I note that no-one in official circles is saying much about the potential for terrorism posed by these drones. To me, that silence speaks very loudly indeed. I have a very strong suspicion that not all these drone flights in the vicinity of airports are 'innocent' mistakes by 'over-enthusiastic' or 'thoughtless' drone owners. I'm sure that at least some of them are deliberate, and I'm equally sure that we're going to see more of them. I wouldn't be at all surprised to see a concerted campaign on high-profile, high-traffic days to disrupt air travel into a particular venue (say, a presidential inauguration, or a sporting event such as the Kentucky Derby or the Indianapolis 500 or the Augusta National - anything that might attract a high volume of extra airline flights or private aircraft). The publicity that could be generated by such a campaign, even if no aircraft are brought down, would be of great value to a terrorist organization.

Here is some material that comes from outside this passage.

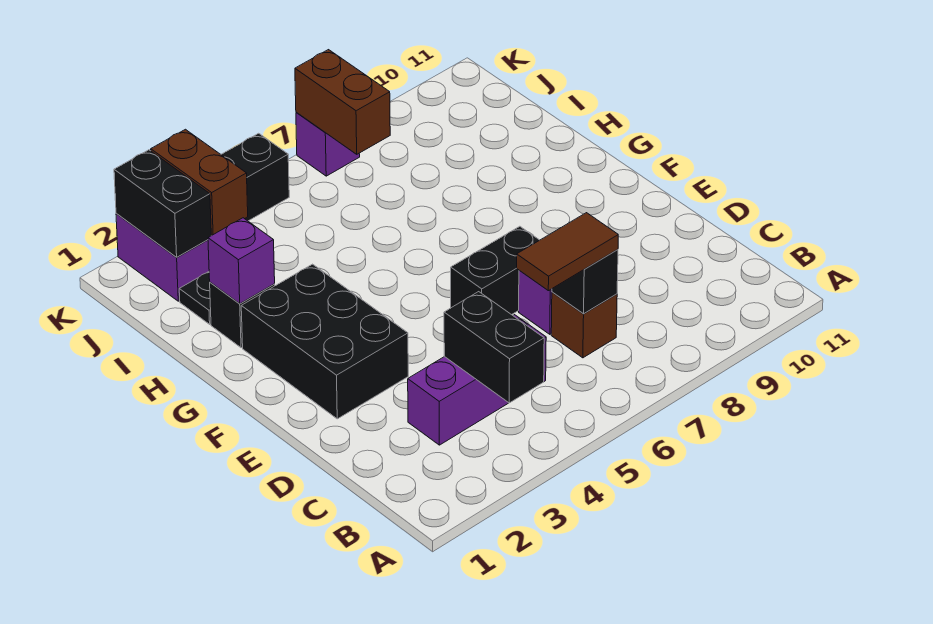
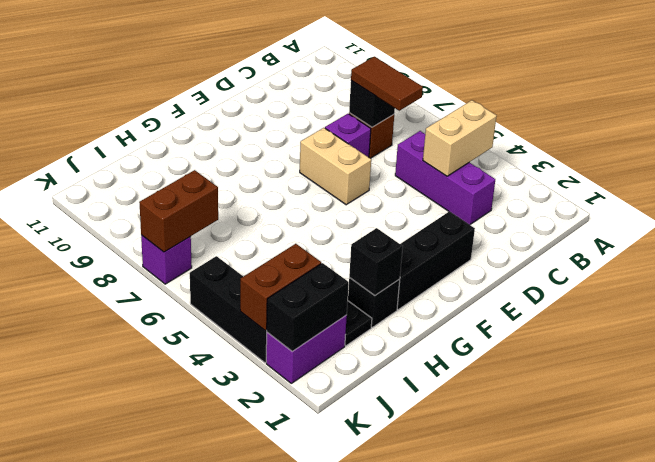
black 1x2 brick [444,292,544,403] -> tan 1x2 brick [423,100,496,176]
black 2x3 brick [241,264,408,419] -> black 1x3 brick [397,211,475,310]
black 1x2 brick [451,226,539,315] -> tan 1x2 brick [300,128,371,205]
purple 1x1 brick [208,218,275,304] -> black 1x1 brick [349,228,403,296]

What's more, drones of this type could be employed by terrorists planning an operation. Let's say an ISIS or Al Qaeda cell wants to mount a Beslan-style assault in the USA (which I'm sure they'd love to do). They could have a couple of drones that they can launch when the strike is under way, using them to monitor responses by security forces and adjust their defenses accordingly. They might even use drones controlled by sympathizers outside the perimeter of the operation, feeding information to them and perhaps bringing in messages if normal communications are disrupted. If armed forces across the world are doing this, right now, why can't terrorists? Some micro-UAV's are so small they're almost undetectable, and countermeasures against them are almost non-existent at present.
I reckon this is yet another reason to drive to one's destination, rather than fly, unless urgency dictates the faster method of travel. I'm seriously concerned about this.